BlackRock is taking a sizeable stake in the parent of Sports Illustrated and the retail chains Nine West and Aeropostale, becoming the company’s largest shareholder. Financial terms were not disclosed. The Wall Street Journal, which first reported the deal Sunday, cited anonymous sources who put the investment at US$875-million, valuing the entertainment and marketing company at US$4-billion, including debt. Authentic Brands Group has more than 50 brands and nearly US$10-billion in annual global revenue. Its stock was off 0.9 per cent.
Cloudera Inc said on Monday it would give two board seats to Carl Icahn as part of an agreement with the activist investor to limit his ownership in the data analytics company to 20 per cent. Icahn had disclosed a 12.6 per cent stake in Cloudera earlier this month and said he could seek seats on the company’s board. He raised his stake to 18.4 per cent as of Aug. 9. Cloudera’s shares, which have lost nearly 37 per cent of their value so far this year, fell 3.6 per cent in early trading.
Some 3,800 workers at a Tyson Foods Inc meat-processing plant in Kansas will be out of work after a Friday night fire that caused significant damage, but the company on Sunday said it will provide them “some guaranteed pay.” Tyson Foods spokesman Worth Sparkman said the plant would remain closed indefinitely and there were no details yet on the cause of the fire and or the extent of the damage. Its shares were down 1.4 per cent.
Rite Aid Corp on Monday named Heyward Donigan as chief executive officer, effective immediately, months after announcing its restructuring plan. The plan, announced in March, includes a change in leadership and a reduction of 400 corporate positions, and is expected to save about $55 million annually. Donigan, who most recently served as CEO at Sapphire Digital, a website that analyzes health-care plans, will succeed John Standley, who has led the company since 2010. Its shares gained 1.5 per cent.

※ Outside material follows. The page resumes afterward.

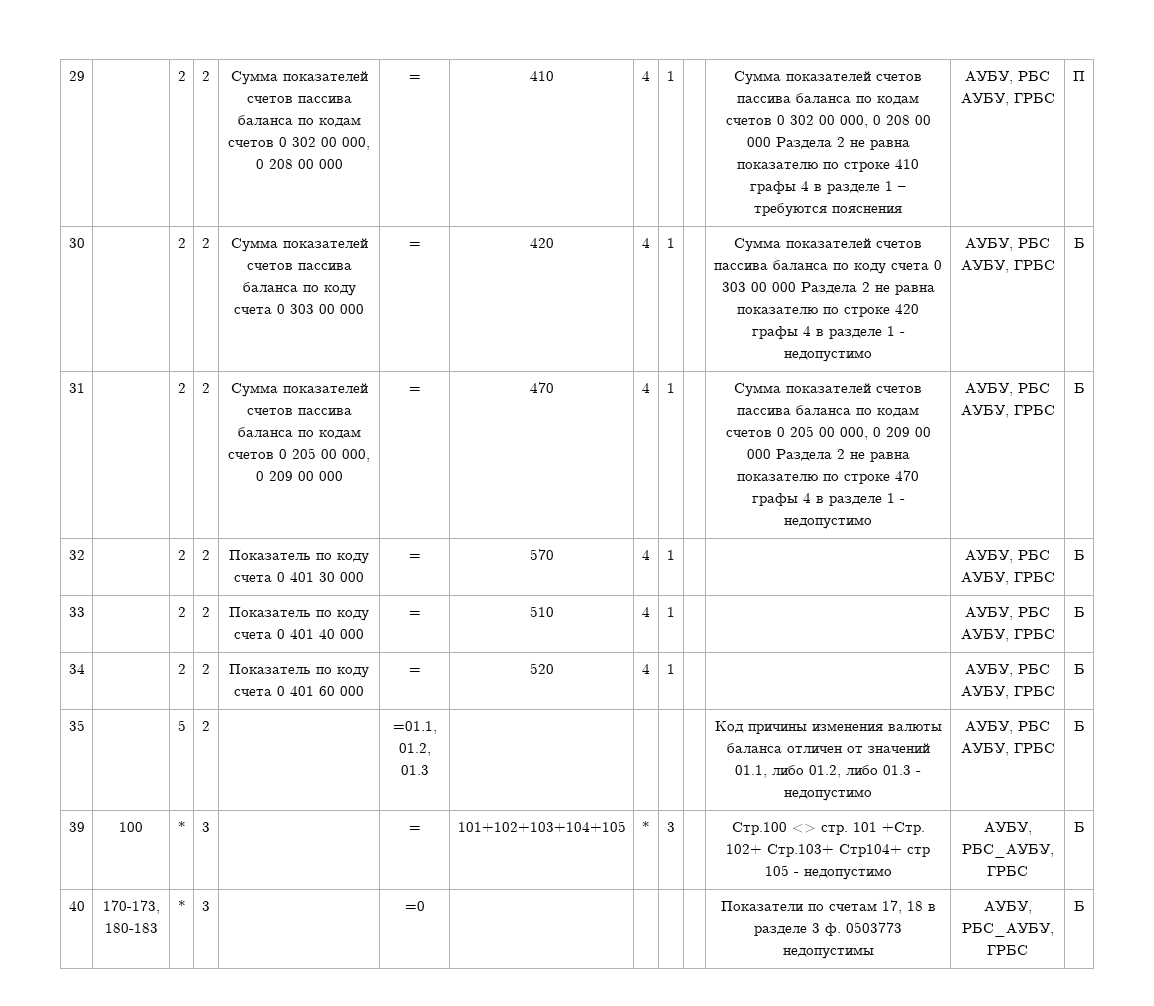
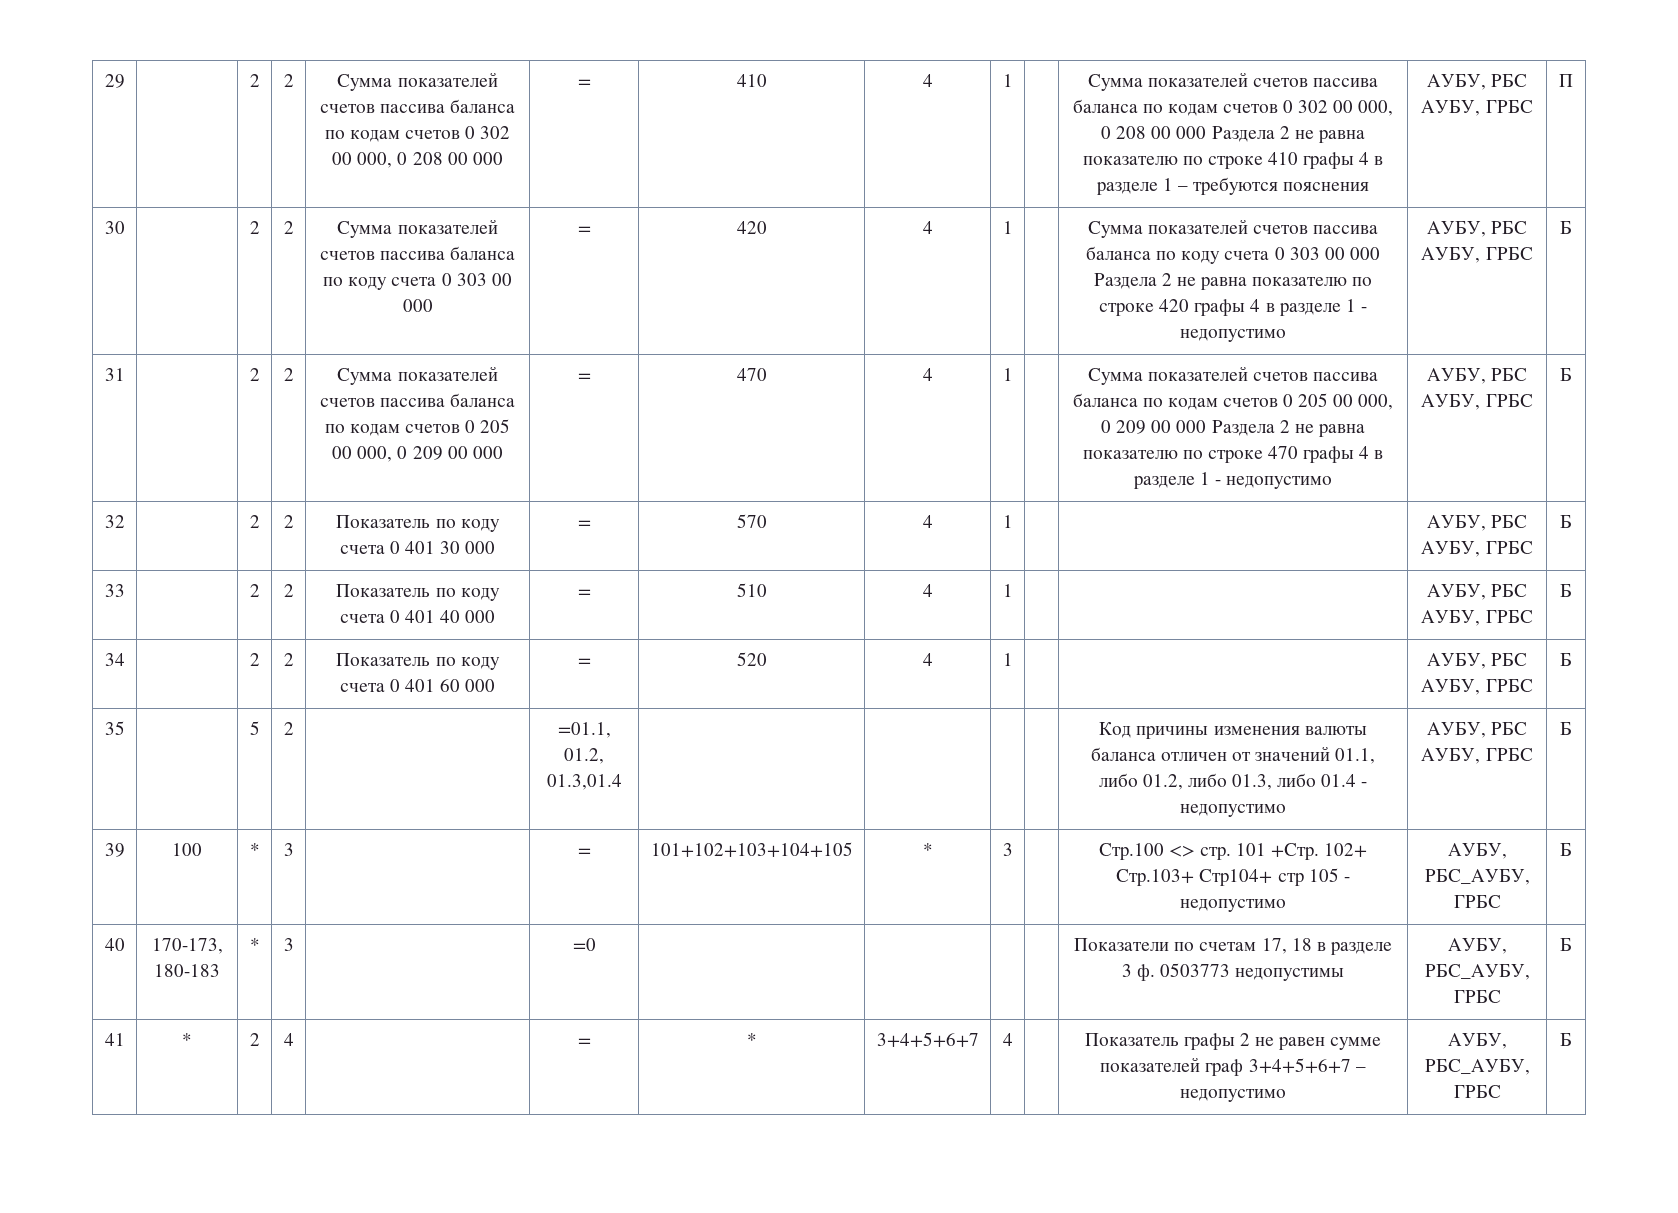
[400,765,429,775] 01.3 -> [546,774,622,790] 01.3,01.4
[883,765,911,775] 01.3 -> [1232,773,1357,790] 01.3, либо 01.4
(1085, 906) none -> [104,1033,125,1046] [182,1033,192,1046] [249,1033,260,1046] [283,1033,294,1046] [577,1038,591,1046] [746,1033,757,1046] [876,1032,979,1047] [1002,1033,1013,1046] [1084,1033,1382,1050] [1100,1058,1366,1076] [1180,1089,1286,1102] [1447,1033,1507,1049] [1424,1059,1530,1075] [1453,1085,1501,1098] [1560,1033,1572,1046] // 41 | * | 2 | 4 | | = | * | 3+4+5+6+7 | 4 | | Показатель графы 2 не равен сумме показателей граф 3+4+5+6+7 – недопустимо | АУБУ, РБС_АУБУ, ГРБС | Б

Earnings include: Africa Energy Corp.; Americas Silver Corp.; Barrick Gold Corp.; Boston Pizza Royalties Income Fund; CannTrust Holdings Inc.; China Gold International Resources; Emera Inc.; Fission Uranium Corp.; Hardwoods Distribution Inc.; Hydrogenics Corp.; Ivanhoe Mines Inc.; MAG Silver Corp.; Medipharm Labs Corp.; Minto Apartment REIT; Neo Performance Materials Inc.; Park Lawn Corp.; Sysco Corp.; Trilogy International Partners Inc.; Valeura Energy Inc.; Village Farms International Inc.
Economic news
China foreign direct investment, aggregate yuan financing, new yuan loans and M2 money supply
Japan markets closed
(2 p.m. ET) U.S. budget balance for July. Estimate is a deficit of US$120-billion, rising from a US$76.9-million deficit a year ago.